The First Congregational Church of Southington, seen from the town green in May 1942. Image courtesy of the Library of Congress, FSA-OWI Collection.

643_1942-05 loc

The church in 2015:

The caption of the first photo reads, “Southington, Connecticut. The First Congregational church, oldest of the town’s eleven churches looks substantially the same as when it was erected in 1830.”  In the 73 years since the first photo was taken, the church still hasn’t changed much, and its design is very similar to several other historic churches in Connecticut.  Its Greek Revival style architecture was popular for early 19th century New England churches, and this building was one of six in the state that were built between 1817 and 1830, using essentially the same design. Located in Old Lyme, Milford, Cheshire, Litchfield, and Guilford, all of these are still standing, although the one in Old Lyme is a replica of the original, which burned in 1907.

One noticeable difference between the two photos here is that the church is now partially hidden by a large oak tree.  However, the tree is actually visible in the first photo; it was planted in 1935 as the Tercentenary Tree, marking the 300th anniversary of the founding of Connecticut.  It is probably only about 8-10 feet tall in the first photo, and can be seen just to the right of the corner of the church.  It is still standing after 80 years, and it still has a plaque next to it, indicating that it was planted by the Hannah Woodruff Chapter of the D.A.R.

Memorial Day Parade, Southington, Connecticut

A view of the spectators at the Memorial Day parade on Main Street in Southington in May 1942. Image courtesy of the Library of Congress, Detroit Publishing Company Collection.

642_1942-05 loc

The scene in 2015:

The first photo was taken by Charles Fenno Jacobs for the Office of War Information as part of the agency’s efforts to document life in a “typical” American town.  Some of the photos were distributed overseas as part of a pamphlet to promote American ideas of freedom, democracy, and equality.  This particular scene emphasizes the patriotism found in America, with the original caption reading, “Southington, Connecticut.
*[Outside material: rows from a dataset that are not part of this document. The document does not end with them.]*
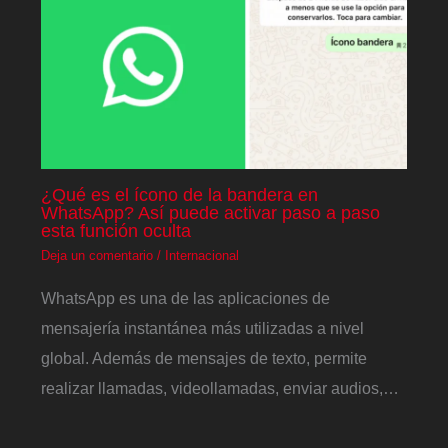
¿Qué es el ícono de la bandera en
WhatsApp? Así puede activar paso a paso
esta función oculta
Deja un comentario
/
Internacional
WhatsApp es una de las aplicaciones de
mensajería instantánea más utilizadas a nivel
global. Además de mensajes de texto, permite
realizar llamadas, videollamadas, enviar audios,…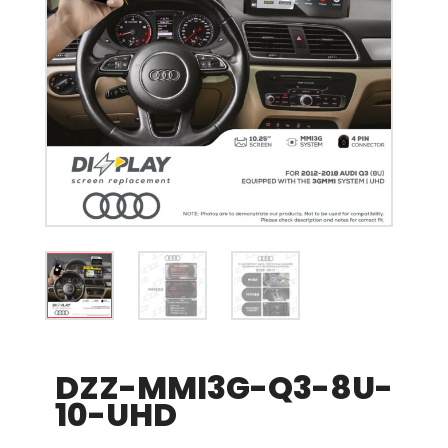
DZZ-MMI3G-Q3-8U-
10-UHD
An American town and its way of life. The Memorial Day parade moving down the main street. The small number of spectators is accounted for by the fact that the town’s war factories did not close.”  Even the caption has some subtle wording; the “small number of spectators” reference is clearly intended to imply that this large gathering is small by American standards.

The photo shows the Memorial Day spectators watching the parade from the town green, with the Soldiers’ Monument in the distance to the left and the First Congregational Church on the right side of the photo.  The scene in the foreground is interesting; the group on the left appears to be posing for a photo, with the young man in the band uniform as the photographer.  In between them, the girl in the white dress looks like she is crying; perhaps she is upset that she was left out of the photo, or perhaps she was left out of the photo because she was crying about not wanting to be in it.

Today, the church is still there, but most of the other buildings along Main Street are gone.  The place where the crowds once stood on the green is now the site of the town’s monument for veterans of World War II, the Korean War, and the Vietnam War.  On the other side of the monument are the names of all the men and women from Southington who served in those wars; undoubtedly many of the people in the crowd had children, siblings, and/or spouses who were serving in the military in May 1942 and whose names now appear on the monument.